Palantir Technologies (NYSE: PLTR) stock price has made a remarkable comeback after a series of major orders and growing global risks. The shares jumped to $18 on Tuesday, the highest level since August 7th. It has risen in the past three straight weeks and by over 200% from the lowest level this year.
AI, orders, and global instabilityPalantir Technologies has done well this year as demand for artificial intelligence solutions rose. The company is widely listed as one of the top AI stocks in the market, thanks to its existing and upcoming suits of products known as AIP.
AIP is a software suit that makes it possible for companies to build products faster, automate projects, and optimize their operations easily. Some analysts believe that the company will be a top winner in the AI industry in the long term. This analyst called it the AI trade of the decade.
Palantir Technologies has also won major contracts this year. It recently won a major contract with the UK government that will see it conduct a major overhaul of the National Health Service (NHS). The deal will be worth over $579 million and will help NHS analyse medical data, identify patterns, and overhaul the entire system.
The other major news was that Palantir Technologies won a $250 million contract by the American army. This deal will help it conduct research and develop services in the AI industry.
Palantir Technologies’ stock price has also risen as the world becomes a more dangerous place. The war in Ukraine has been going on for almost two years and there are risks that the Israel and Hamas fight will take months. This is important because Palantir is part of the so-called military industrial complex.
Analysts have mixed opinions about the Palantir share price. The average target for the shares is $13, implying a 24% downside from the current level. Morgan Stanley downgraded the stock recently while Wedbush, Deutsche Bank, and DA Davidson boosted their target.
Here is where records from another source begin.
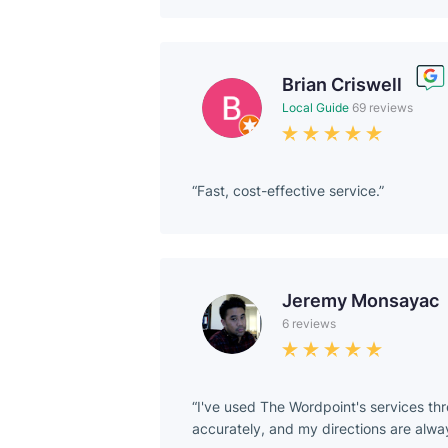
Brian Criswell
Local Guide
69 reviews
Fast, cost-effective service.
Jeremy Monsayac
6 reviews
I've used The Wordpoint's services thr
accurately, and my directions are alway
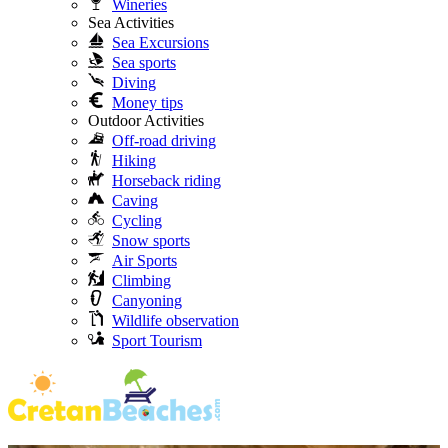
Wineries
Sea Activities
Sea Excursions
Sea sports
Diving
Money tips
Outdoor Activities
Off-road driving
Hiking
Horseback riding
Caving
Cycling
Snow sports
Air Sports
Climbing
Canyoning
Wildlife observation
Sport Tourism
Palantir stock price forecastThe daily chart shows that the PLTR stock price bottomed at the key support at $13.70, where it failed to move below since June 23rd, August 18th, and September 22nd. The stock has moved above the 50-day and 25-day moving averages, which is a bullish sign.
Most importantly, the stock has risen above the resistance point at $17.18, the highest swing on June 8th. By moving above that level, the shares invalidated the head and shoulders pattern that was forming. Therefore, the outlook for the stock is bullish, with the next key level to watch being the YTD high of $20.22, which is 13% above the current level.